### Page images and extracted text
━━━━━━━━

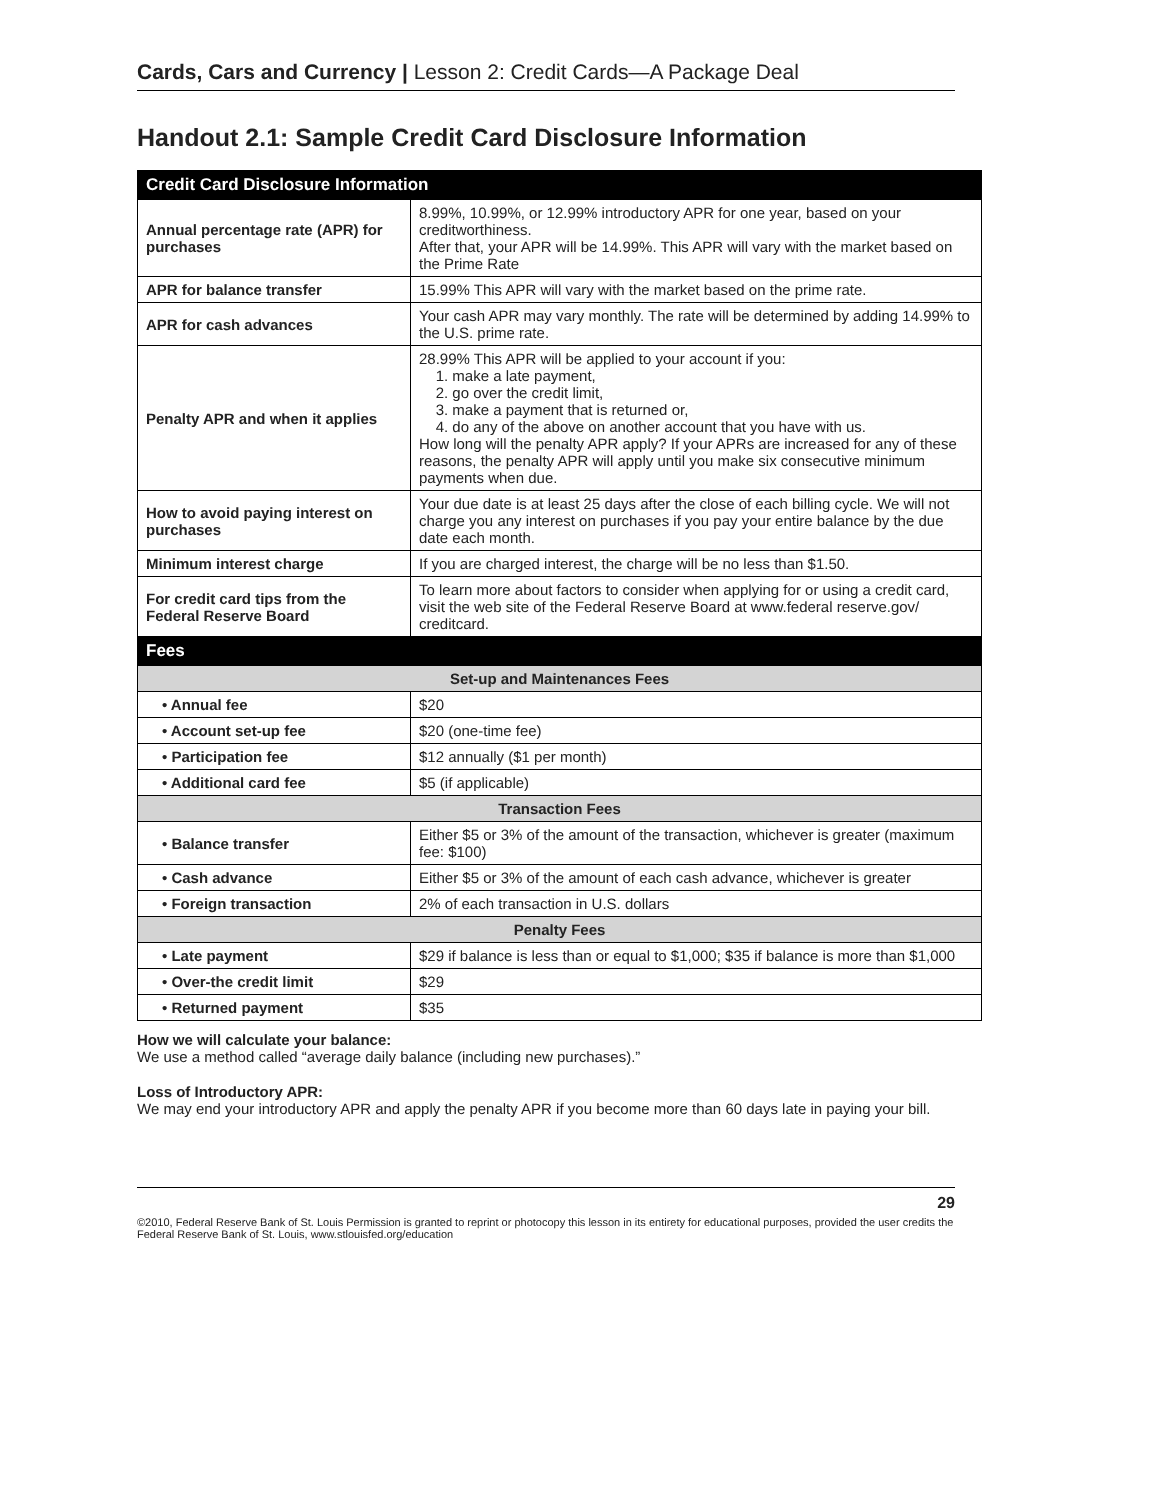Cards, Cars and Currency | Lesson 2: Credit Cards—A Package Deal
Handout 2.1: Sample Credit Card Disclosure Information
| Credit Card Disclosure Information | |
| --- | --- |
| Annual percentage rate (APR) for purchases | 8.99%, 10.99%, or 12.99% introductory APR for one year, based on your creditworthiness. After that, your APR will be 14.99%. This APR will vary with the market based on the Prime Rate |
| APR for balance transfer | 15.99% This APR will vary with the market based on the prime rate. |
| APR for cash advances | Your cash APR may vary monthly. The rate will be determined by adding 14.99% to the U.S. prime rate. |
| Penalty APR and when it applies | 28.99% This APR will be applied to your account if you: 1. make a late payment, 2. go over the credit limit, 3. make a payment that is returned or, 4. do any of the above on another account that you have with us. How long will the penalty APR apply? If your APRs are increased for any of these reasons, the penalty APR will apply until you make six consecutive minimum payments when due. |
| How to avoid paying interest on purchases | Your due date is at least 25 days after the close of each billing cycle. We will not charge you any interest on purchases if you pay your entire balance by the due date each month. |
| Minimum interest charge | If you are charged interest, the charge will be no less than $1.50. |
| For credit card tips from the Federal Reserve Board | To learn more about factors to consider when applying for or using a credit card, visit the web site of the Federal Reserve Board at www.federal reserve.gov/ creditcard. |
| Fees | |
| Set-up and Maintenances Fees | |
| • Annual fee | $20 |
| • Account set-up fee | $20 (one-time fee) |
| • Participation fee | $12 annually ($1 per month) |
| • Additional card fee | $5 (if applicable) |
| Transaction Fees | |
| • Balance transfer | Either $5 or 3% of the amount of the transaction, whichever is greater (maximum fee: $100) |
| • Cash advance | Either $5 or 3% of the amount of each cash advance, whichever is greater |
| • Foreign transaction | 2% of each transaction in U.S. dollars |
| Penalty Fees | |
| • Late payment | $29 if balance is less than or equal to $1,000; $35 if balance is more than $1,000 |
| • Over-the credit limit | $29 |
| • Returned payment | $35 |
How we will calculate your balance:
We use a method called “average daily balance (including new purchases).”
Loss of Introductory APR:
We may end your introductory APR and apply the penalty APR if you become more than 60 days late in paying your bill.
29
©2010, Federal Reserve Bank of St. Louis Permission is granted to reprint or photocopy this lesson in its entirety for educational purposes, provided the user credits the Federal Reserve Bank of St. Louis, www.stlouisfed.org/education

━━━━━━━━

### Problem to work on
What is the number of lines above that contain "Federal"? Answer with that number only.

### Written response
2